Bob knows that the ElGamal cryptosystem is similar to Diffie-Hellman. To generate the ElGamal keys, Bob selects the cyclic group Z_p with prime p=20876441 and generator g=5 as the public parameters (in decimal). Bob also selects his secret key X between 1 and p-1. The public parameters are p, g, and the value h=g^X mod p, while the private parameter is X. Bob’s ElGamal encryption uses a random nonce Y between 1 and p-1 and for a given message M between 1 and p-1, and it outputs a pair of values (C1,C2), so that C1=g^Y mod p, and C2=M(h^Y) mod p. This pair of values is the ciphertext for M with nonce Y (i.e., the ciphertext is a tuple). Also, the value “h^Y mod p” is called the “shared secret” of Bob.
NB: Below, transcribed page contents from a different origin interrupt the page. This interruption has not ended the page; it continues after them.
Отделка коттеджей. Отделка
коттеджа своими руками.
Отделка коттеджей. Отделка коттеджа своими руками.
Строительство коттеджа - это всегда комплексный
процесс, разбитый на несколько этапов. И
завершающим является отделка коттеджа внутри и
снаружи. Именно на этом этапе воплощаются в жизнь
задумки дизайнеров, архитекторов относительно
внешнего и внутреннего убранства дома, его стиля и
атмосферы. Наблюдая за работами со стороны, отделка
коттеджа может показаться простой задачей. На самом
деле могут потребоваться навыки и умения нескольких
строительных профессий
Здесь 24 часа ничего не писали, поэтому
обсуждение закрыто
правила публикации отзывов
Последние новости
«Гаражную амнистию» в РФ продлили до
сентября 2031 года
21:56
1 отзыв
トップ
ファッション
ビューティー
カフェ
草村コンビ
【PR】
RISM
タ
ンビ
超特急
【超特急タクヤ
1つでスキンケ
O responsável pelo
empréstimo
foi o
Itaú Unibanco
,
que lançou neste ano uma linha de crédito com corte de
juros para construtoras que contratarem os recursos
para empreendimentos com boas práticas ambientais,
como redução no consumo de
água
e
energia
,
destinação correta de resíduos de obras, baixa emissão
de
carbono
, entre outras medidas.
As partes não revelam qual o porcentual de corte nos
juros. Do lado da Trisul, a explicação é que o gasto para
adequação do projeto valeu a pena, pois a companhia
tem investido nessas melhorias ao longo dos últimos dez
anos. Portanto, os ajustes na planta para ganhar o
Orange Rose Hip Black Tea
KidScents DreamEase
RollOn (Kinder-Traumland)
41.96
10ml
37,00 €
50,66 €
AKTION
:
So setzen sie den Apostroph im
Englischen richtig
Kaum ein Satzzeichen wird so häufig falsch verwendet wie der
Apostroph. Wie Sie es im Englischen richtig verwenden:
Bob’s ElGamal decryption receives ciphertext (C1,C2) and his secret key X as input and multiplies C2 with the modular multiplicative inverse of the shared secret. Specifically, if “D=C1^X=g^(XY) mod p” is the shared secret, and “E=D^(-1) mod p” is the modular multiplicative inverse of the shared secret, the plaintext is “M=EC2 mod p”.

[10 points] Bob posts on the Internet the encryption of M=20192834 as (C1,C2)=(9916780, 5260862) using nonce Y1. Can you find Bob’s “shared secret” value? Show all you work.
[15 points] Bob posts another ciphertext (C1,C2)= (7350174, 13786334) for a different message M2 using nonce Y2. What is Bob’s message M2? Implement a program that recovers Bob’s message M2.
[5 points] Bob notices that ElGamal encryption is malleable. If the encryption of M3=12345 is (C1,C2)= (8698838, 17288353), what is the encryption of M4=382695 (all numbers are decimal)? Show all your work.